[Opening Given records section]

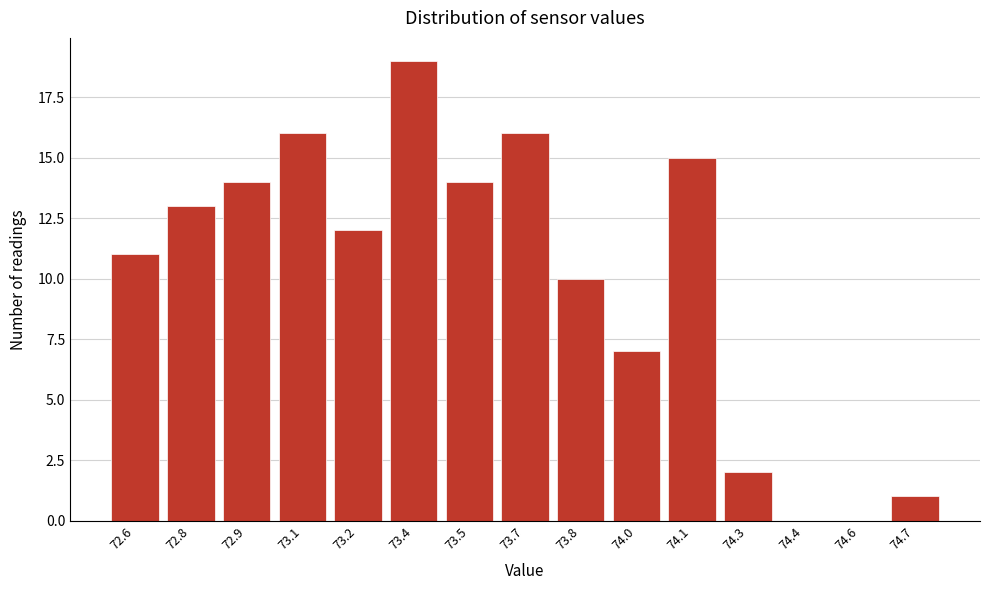

Reading right to left, what are all the values shown in this chart?

74.7=1	74.6=0	74.4=0	74.3=2	74.1=15	74.0=7	73.8=10	73.7=16	73.5=14	73.4=19	73.2=12	73.1=16	72.9=14	72.8=13	72.6=11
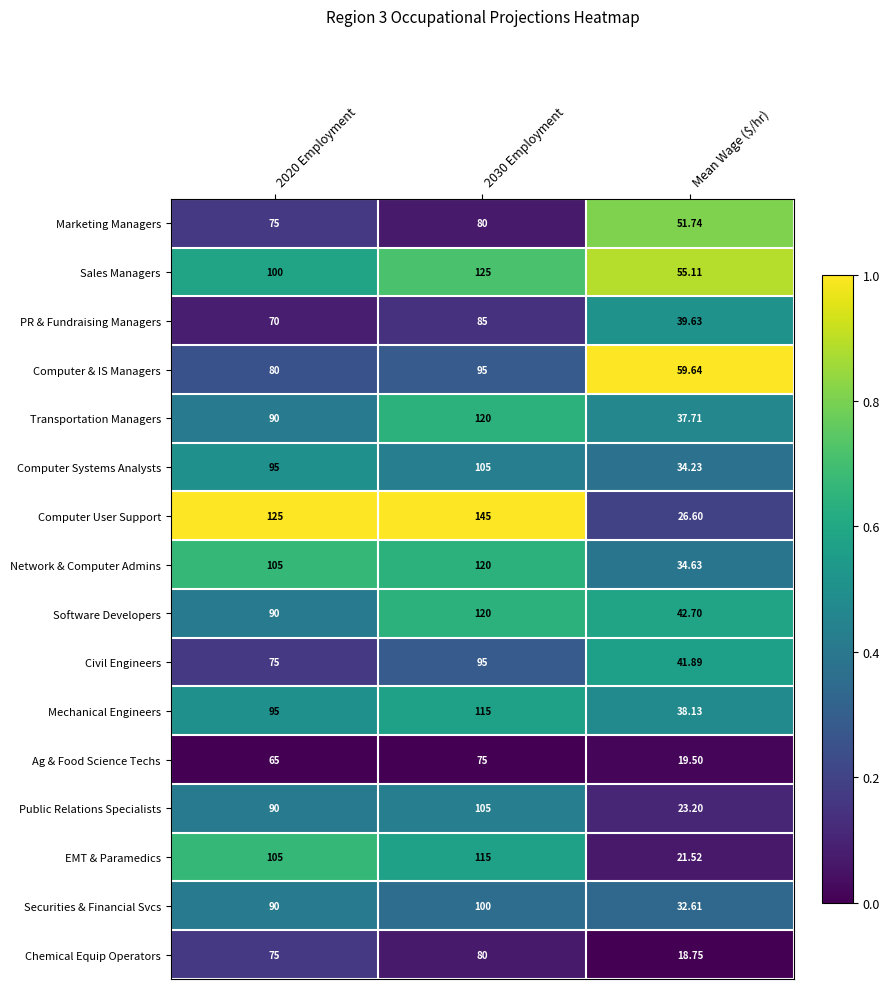

What is the difference between the highest and lowest values at 2030 Employment?

70.0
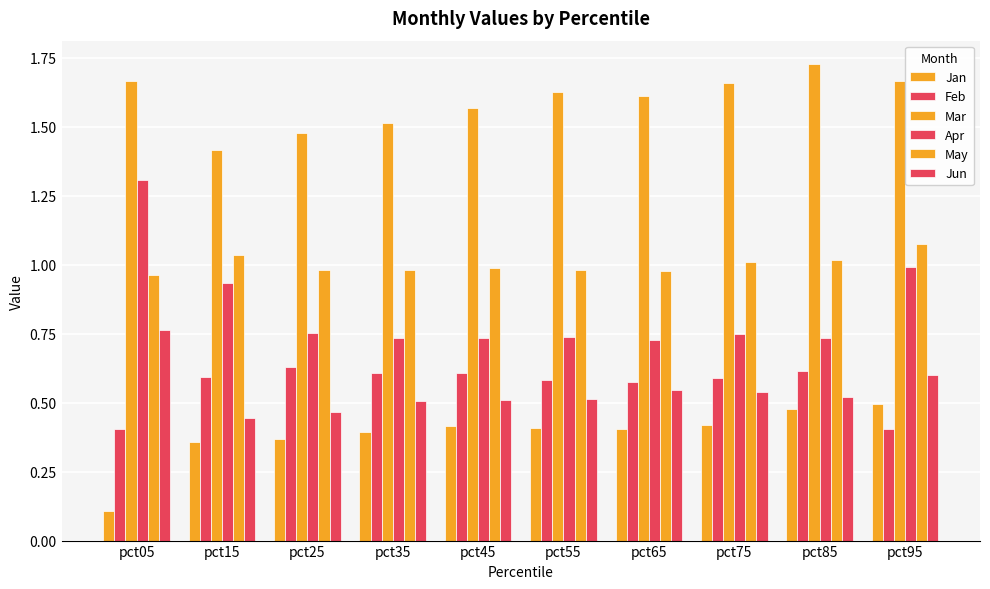

How many Jun values are between 0 and 1?

10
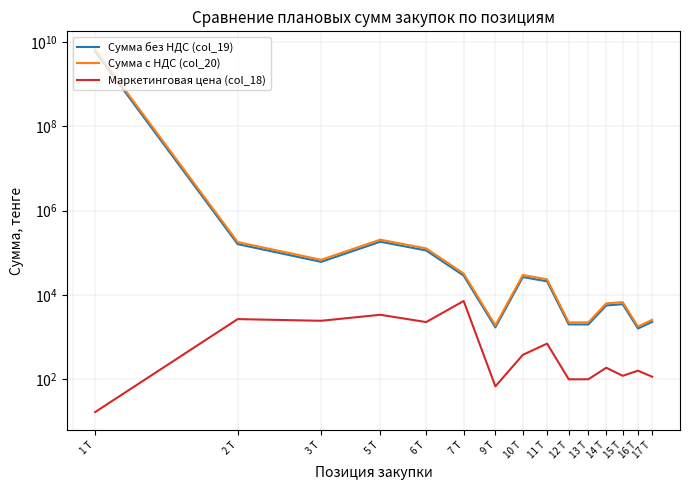

Which category has the highest value in the Маркетинговая цена (col_18) series?

7 Т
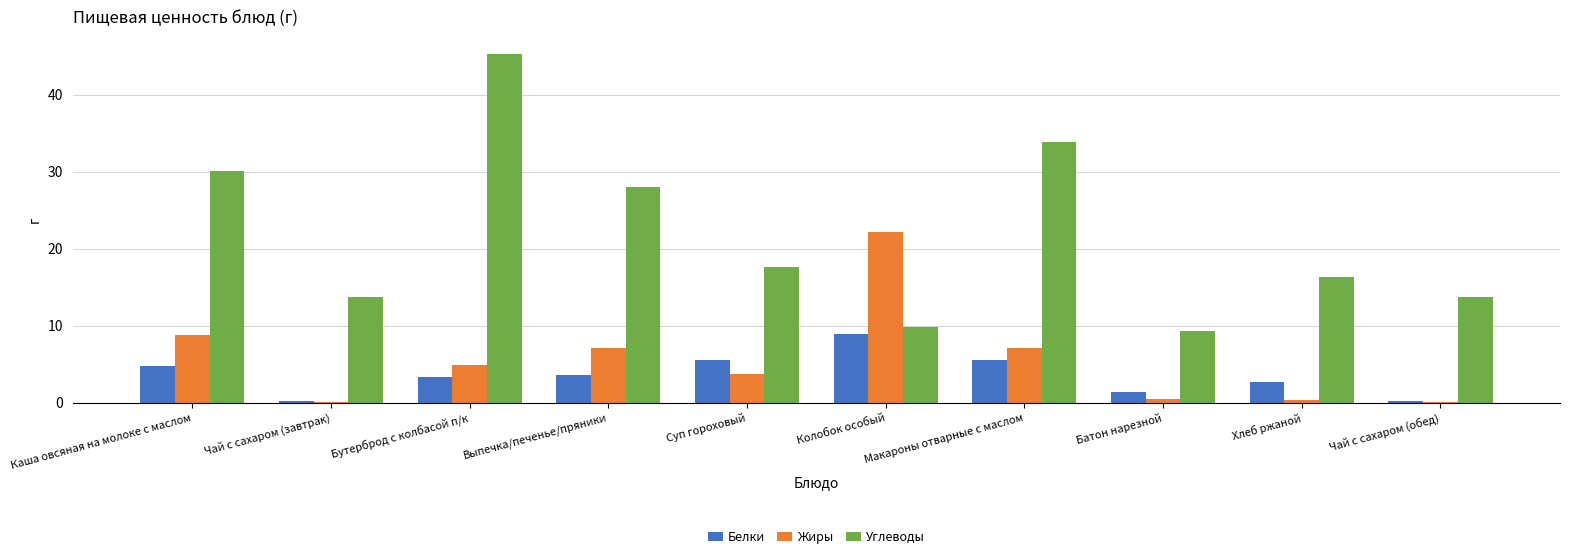

What is the greatest value displayed?

45.3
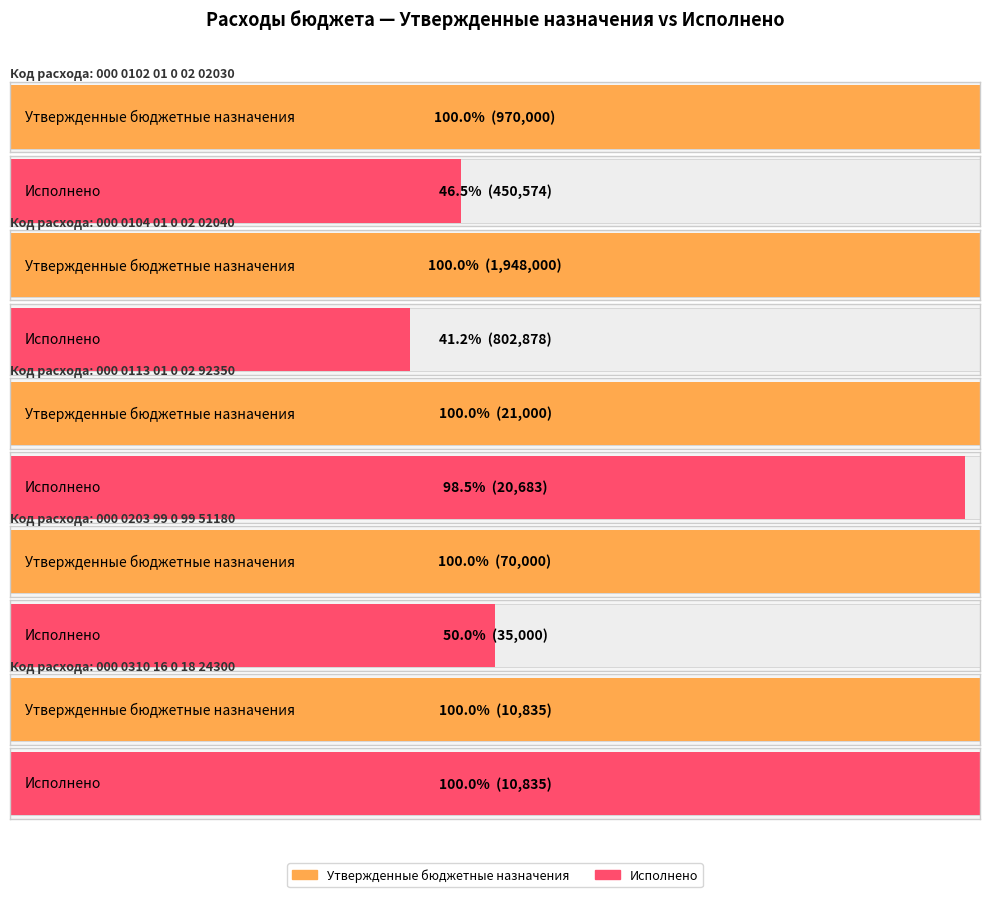

List the series in order of their overall mean, lowest first.

Исполнено, Утвержденные бюджетные назначения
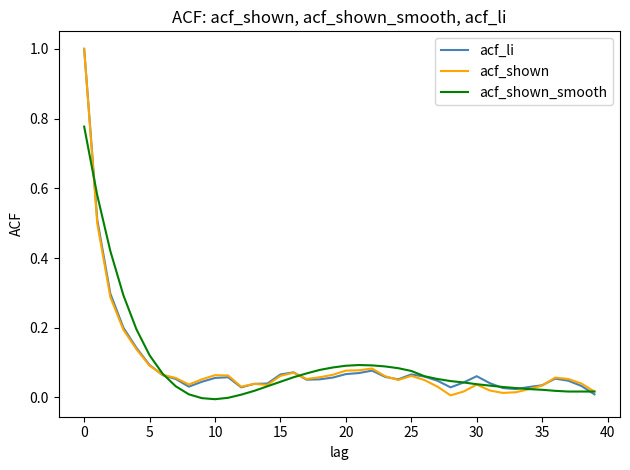

True or false: acf_shown_smooth has more than 0 interior local peaks.

True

[Closing Given records section]

To-do item -
Copy every line above word for word, and leave the pictures out of your copy.

Expected answer -
Reading right to left, what are all the values shown in this chart?

74.7=1	74.6=0	74.4=0	74.3=2	74.1=15	74.0=7	73.8=10	73.7=16	73.5=14	73.4=19	73.2=12	73.1=16	72.9=14	72.8=13	72.6=11

What is the difference between the highest and lowest values at 2030 Employment?

70.0

How many Jun values are between 0 and 1?

10

Which category has the highest value in the Маркетинговая цена (col_18) series?

7 Т

What is the greatest value displayed?

45.3

List the series in order of their overall mean, lowest first.

Исполнено, Утвержденные бюджетные назначения

True or false: acf_shown_smooth has more than 0 interior local peaks.

True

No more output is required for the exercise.